[II-YB10-02] 挙児希望若年成人女性に対するRoss手術の有用性
Keywords:Ross手術, 生体弁, 妊娠
【背景】大動脈弁置換が必要な若年女性に対する術式の選択に際し、挙児希望の有無は最大限尊重されるべきである。
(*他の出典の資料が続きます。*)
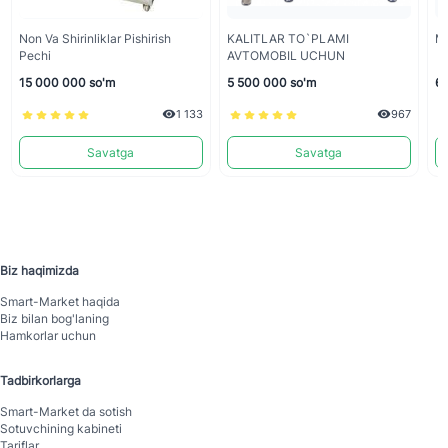
Non Va Shirinliklar Pishirish
KALITLAR TO`PLAMI
М
Pechi
AVTOMOBIL UCHUN
15 000 000 so'm
5 500 000 so'm
65
1 133
967
Savatga
Savatga
Biz haqimizda
Smart-Mаrket haqida
Biz bilan bog'laning
Hamkorlar uchun
Tadbirkorlarga
Smart-Mаrket da sotish
Sotuvchining kabineti
Tariflar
【目的】自己肺動脈弁大動脈弁置換術(Ross手術)と生体弁を用いた大動脈弁置換術の、周産期弁機能変化と遠隔成績を比較検討。【方法】挙児を希望する若年成人女性に対して、1992年から2013年の間にRoss手術を12例 [Ross群、手術時年齢中央値22.5歳(範囲、18-34)]に、1984年から2013年の間に生体弁置換術を9例 [生体弁群、30歳(22-39)]に施行。大動脈弁病変はRoss群で狭窄(AS) 3例, 閉鎖不全(AR) 6例, AS兼AR (ASR) 3例、生体弁群でAS 3例、AR 5例、ASR 1例。Ross手術の右室流出路再建には8例(67%)で肺動脈Homograftを使用。使用生体弁はCarpentier-Edwards弁7例、Mosaic弁2例。術後観察期間中央値はRoss群で10.3 年(1.0-20.8)、生体弁群で7.8 年(2.6-29.8)。【結果】Ross群に死亡例なし、生体弁群で人工弁感染による遠隔死亡1例。5、10、15年の大動脈弁の再手術回避率はRoss群で100、90、90%、生体弁群で100、86、57% (log-rank, p= 0.1)。再手術理由はRoss群でAR 1例、生体弁群でAS 3例、ASR 1例。Ross群の右室流出路に対する再手術はなし。Ross群5例、生体弁群3例が経妊後、無事出産(累計11回)。計11回の妊娠中7回(64%)で周産期にARが増悪。周産期のAS進行は生体弁群の1例のみ。各群1例ずつで周産期からのAR増悪に対し、出産後2年以内に再手術。肺動脈Homograft機能は周産期にも維持。【結論】挙児希望若年女性に対するRoss手術後、妊娠に至った全例が無事出産を経験。周産期のAR増悪は大動脈弁位自己肺動脈弁・生体弁共に観察されるが、大動脈弁位自己肺動脈弁に周産期のAS進行を認めないのに対し、生体弁ではAS進行による妊娠可能年齢内での再弁置換が高率であるため、Ross手術を第一選択とすべきと考える。肺動脈弁homograftは周産期の血行動態の変化に耐えうる有用なmaterialである。